Mali has been in turmoil for years. The 2020 coup that brought Goïta to power was itself a response to perceived military and governmental failure. Since then, the country has endured a grinding insurgency, with various jihadist groups and separatist movements operating across the Sahel. French military forces, which had been present in Mali for nearly a decade, withdrew in 2022, leaving the junta to manage the security situation largely alone. That withdrawal was supposed to mark a transition to Malian-led defence; instead, the security situation has deteriorated.
The appearance of rebel checkpoints near the capital is particularly alarming because it suggests that insurgent forces now feel emboldened enough to operate openly in areas that should be under state control. Checkpoints are not fleeting military actions; they are infrastructure. They imply occupation, the ability to tax movement, to gather intelligence, and to project power over civilian populations. Their presence near Bamako indicates that the militants have moved from the periphery toward the centre of state power.
Goïta's consolidation of the defence ministry may be a rational response to crisis, but it also concentrates risk. If the defence minister is also the head of state, then any further military setback becomes a personal and political failure for him in a way it would not be if the roles were separate. It also raises questions about whether he has the bandwidth to manage both the political demands of leading the country and the operational demands of directing its military response to an active insurgency.

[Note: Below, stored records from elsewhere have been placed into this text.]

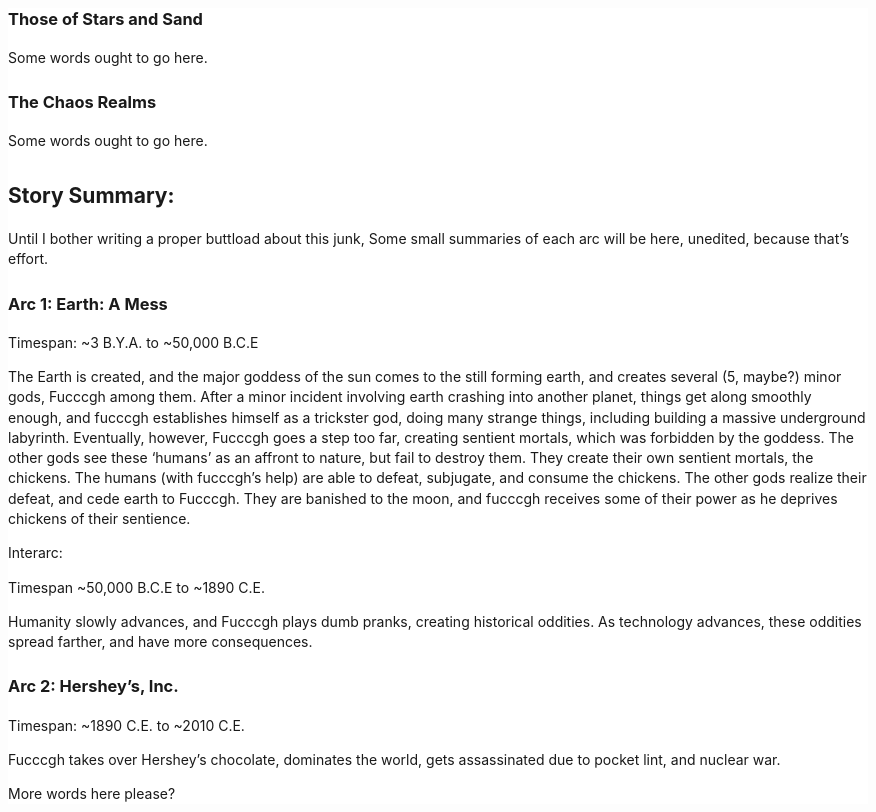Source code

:   
  

### Those of Stars and Sand

Some words ought to go here.

  

### The Chaos Realms

Some words ought to go here.  
  

  

## Story Summary:

  

Until I bother writing a proper buttload about this junk, Some small summaries of each arc will be here, unedited, because that’s effort.

  

### Arc 1: Earth: A Mess

Timespan: ~3 B.Y.A. to ~50,000 B.C.E

The Earth is created, and the major goddess of the sun comes to the still forming earth, and creates several (5, maybe?) minor gods, Fucccgh among them. After a minor incident involving earth crashing into another planet, things get along smoothly enough, and fucccgh establishes himself as a trickster god, doing many strange things, including building a massive underground labyrinth. Eventually, however, Fucccgh goes a step too far, creating sentient mortals, which was forbidden by the goddess. The other gods see these ‘humans’ as an affront to nature, but fail to destroy them. They create their own sentient mortals, the chickens. The humans (with fucccgh’s help) are able to defeat, subjugate, and consume the chickens. The other gods realize their defeat, and cede earth to Fucccgh. They are banished to the moon, and fucccgh receives some of their power as he deprives chickens of their sentience.

  

Interarc:

Timespan ~50,000 B.C.E to ~1890 C.E.

Humanity slowly advances, and Fucccgh plays dumb pranks, creating historical oddities. As technology advances, these oddities spread farther, and have more consequences.

  

### Arc 2: Hershey’s, Inc.

Timespan: ~1890 C.E. to ~2010 C.E.

Fucccgh takes over Hershey’s chocolate, dominates the world, gets assassinated due to pocket lint, and nuclear war.

More words here please? 

  
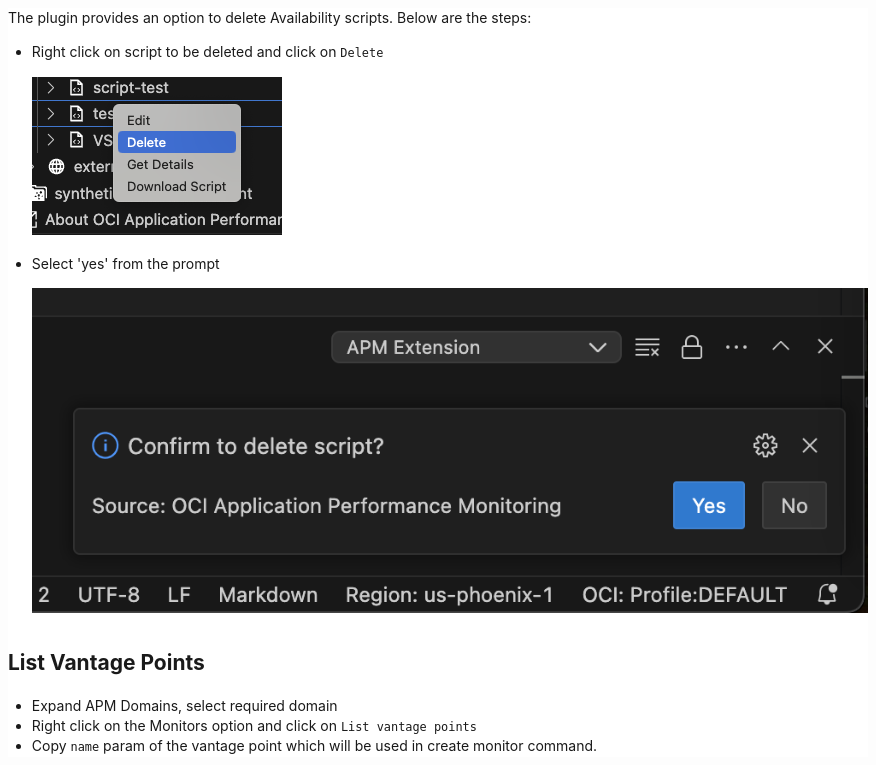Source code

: The plugin provides an option to delete Availability scripts.
Below are the steps:

- Right click on script to be deleted and click on `Delete`

  ![](./media/images/readme/delete_script.png)
- Select 'yes' from the prompt

  ![](./media/images/readme/delete_script_confirmation.png)

## List Vantage Points

- Expand APM Domains, select required domain 
- Right click on the Monitors option and click on `List vantage points`
- Copy `name` param of the vantage point which will be used in create monitor command.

The investigation into soldiers' involvement in the attacks will be closely watched. If it reveals systematic collaboration between elements of the military and militant groups, it could undermine confidence in the armed forces themselves and complicate any future security operations. If it produces no results or appears to be a cover-up, it will deepen suspicions that the junta is either unwilling or unable to police its own ranks. Either way, Mali faces a period of acute instability in which the line between internal and external threats has become dangerously blurred.
Notable Quotes
Mali's junta leader consolidated power by taking the defence portfolio directly after his predecessor was killed in jihadist attacks— State media and multiple news sources
The Hearth Conversation Another angle on the story
Why would Goïta take the defence ministry himself rather than appoint someone else?

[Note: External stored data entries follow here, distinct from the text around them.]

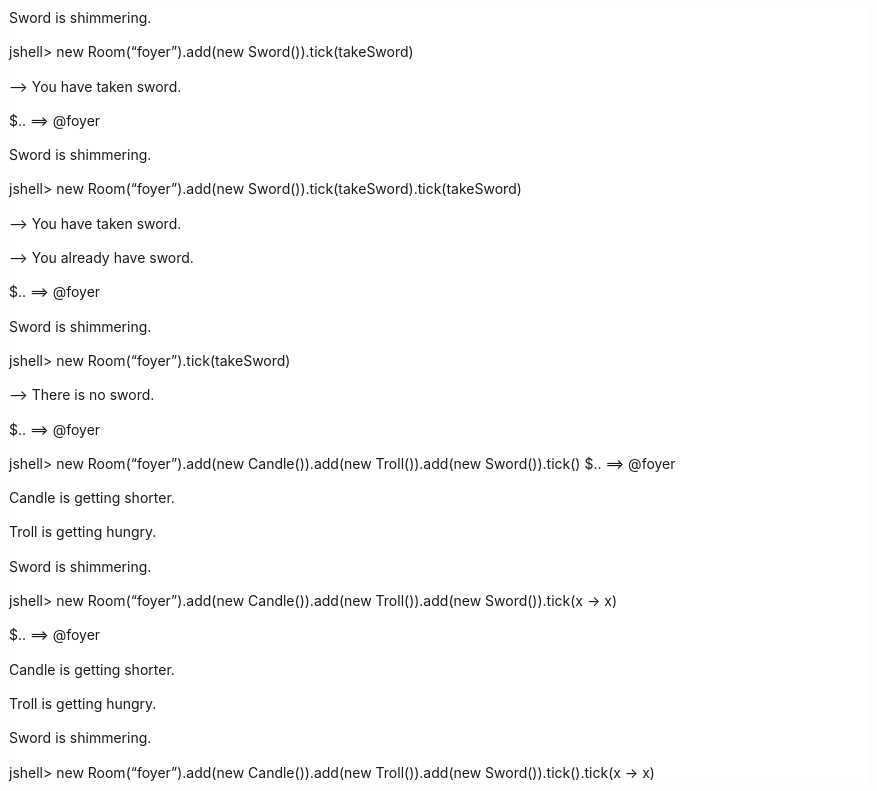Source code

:   </tr>

 </tbody>

</table>

Sword is shimmering.




jshell&gt; new Room(“foyer”).add(new Sword()).tick(takeSword)

–&gt; You have taken sword.

$.. ==&gt; @foyer

Sword is shimmering.




jshell&gt; new Room(“foyer”).add(new Sword()).tick(takeSword).tick(takeSword)

–&gt; You have taken sword.

–&gt; You already have sword.

$.. ==&gt; @foyer

Sword is shimmering.




jshell&gt; new Room(“foyer”).tick(takeSword)

–&gt; There is no sword.

$.. ==&gt; @foyer




jshell&gt; new Room(“foyer”).add(new Candle()).add(new Troll()).add(new Sword()).tick() $.. ==&gt; @foyer

Candle is getting shorter.

Troll is getting hungry.

Sword is shimmering.




jshell&gt; new Room(“foyer”).add(new Candle()).add(new Troll()).add(new Sword()).tick(x -&gt; x)

$.. ==&gt; @foyer

Candle is getting shorter.

Troll is getting hungry.

Sword is shimmering.




jshell&gt; new Room(“foyer”).add(new Candle()).add(new Troll()).add(new Sword()).tick().tick(x -&gt; x)
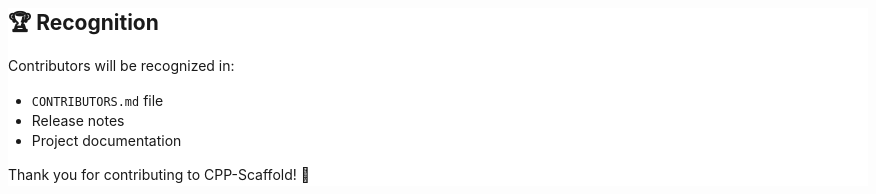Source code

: ## 🏆 Recognition

Contributors will be recognized in:
- `CONTRIBUTORS.md` file
- Release notes
- Project documentation

Thank you for contributing to CPP-Scaffold! 🎉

Because at this moment, appointing someone else would signal weakness. His predecessor just died in an attack. If he names a new minister, he's saying he trusts that person to do what the last one couldn't. Better to be the one holding the portfolio, to own the response directly.

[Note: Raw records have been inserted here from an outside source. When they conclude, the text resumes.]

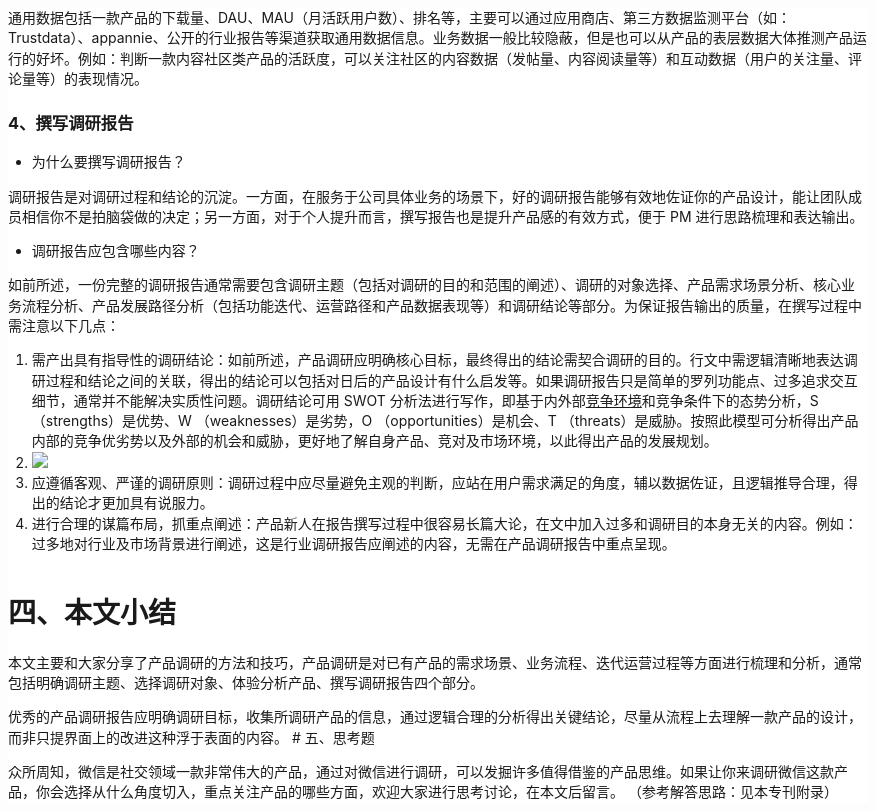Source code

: 通用数据包括一款产品的下载量、DAU、MAU（月活跃用户数）、排名等，主要可以通过应用商店、第三方数据监测平台（如：Trustdata）、appannie、公开的行业报告等渠道获取通用数据信息。业务数据一般比较隐蔽，但是也可以从产品的表层数据大体推测产品运行的好坏。例如：判断一款内容社区类产品的活跃度，可以关注社区的内容数据（发帖量、内容阅读量等）和互动数据（用户的关注量、评论量等）的表现情况。

### 4、撰写调研报告

*   为什么要撰写调研报告？

调研报告是对调研过程和结论的沉淀。一方面，在服务于公司具体业务的场景下，好的调研报告能够有效地佐证你的产品设计，能让团队成员相信你不是拍脑袋做的决定；另一方面，对于个人提升而言，撰写报告也是提升产品感的有效方式，便于 PM 进行思路梳理和表达输出。

*   调研报告应包含哪些内容？

如前所述，一份完整的调研报告通常需要包含调研主题（包括对调研的目的和范围的阐述）、调研的对象选择、产品需求场景分析、核心业务流程分析、产品发展路径分析（包括功能迭代、运营路径和产品数据表现等）和调研结论等部分。为保证报告输出的质量，在撰写过程中需注意以下几点： 

1.  需产出具有指导性的调研结论：如前所述，产品调研应明确核心目标，最终得出的结论需契合调研的目的。行文中需逻辑清晰地表达调研过程和结论之间的关联，得出的结论可以包括对日后的产品设计有什么启发等。如果调研报告只是简单的罗列功能点、过多追求交互细节，通常并不能解决实质性问题。调研结论可用 SWOT 分析法进行写作，即基于内外部[竞争环境](https://baike.baidu.com/item/%E7%AB%9E%E4%BA%89%E7%8E%AF%E5%A2%83)和竞争条件下的态势分析，S （strengths）是优势、W （weaknesses）是劣势，O （opportunities）是机会、T （threats）是威胁。按照此模型可分析得出产品内部的竞争优劣势以及外部的机会和威胁，更好地了解自身产品、竞对及市场环境，以此得出产品的发展规划。   
2.  ![](img/591238ae237c74537defe2f0b7de006b.png)       
3.  应遵循客观、严谨的调研原则：调研过程中应尽量避免主观的判断，应站在用户需求满足的角度，辅以数据佐证，且逻辑推导合理，得出的结论才更加具有说服力。
4.  进行合理的谋篇布局，抓重点阐述：产品新人在报告撰写过程中很容易长篇大论，在文中加入过多和调研目的本身无关的内容。例如：过多地对行业及市场背景进行阐述，这是行业调研报告应阐述的内容，无需在产品调研报告中重点呈现。

 # 四、本文小结

本文主要和大家分享了产品调研的方法和技巧，产品调研是对已有产品的需求场景、业务流程、迭代运营过程等方面进行梳理和分析，通常包括明确调研主题、选择调研对象、体验分析产品、撰写调研报告四个部分。

优秀的产品调研报告应明确调研目标，收集所调研产品的信息，通过逻辑合理的分析得出关键结论，尽量从流程上去理解一款产品的设计，而非只提界面上的改进这种浮于表面的内容。 # 五、思考题

众所周知，微信是社交领域一款非常伟大的产品，通过对微信进行调研，可以发掘许多值得借鉴的产品思维。如果让你来调研微信这款产品，你会选择从什么角度切入，重点关注产品的哪些方面，欢迎大家进行思考讨论，在本文后留言。 （参考解答思路：见本专刊附录）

But doesn't that overextend him? He's already running the country.
It does. But in a military junta, concentration of power is often seen as the solution to crisis, not the problem. He's betting that direct control will allow faster decisions and prevent rivals from building independent bases.
What about the soldiers being investigated for involvement in the attacks?
That's the real danger. If your own military is working with the insurgents, then no amount of consolidation at the top fixes the rot. You can't defend against an enemy that's already inside the institution.
Is this common in Mali?
Mali has been fractured for years. The French left. The junta took over. Now the militants are closer to the capital than they've been in a while. This isn't a new problem—it's an accelerating one.
What happens if Goïta fails to contain this?
Then the junta itself becomes vulnerable. Another coup, another strongman, another cycle. Mali's been through this before.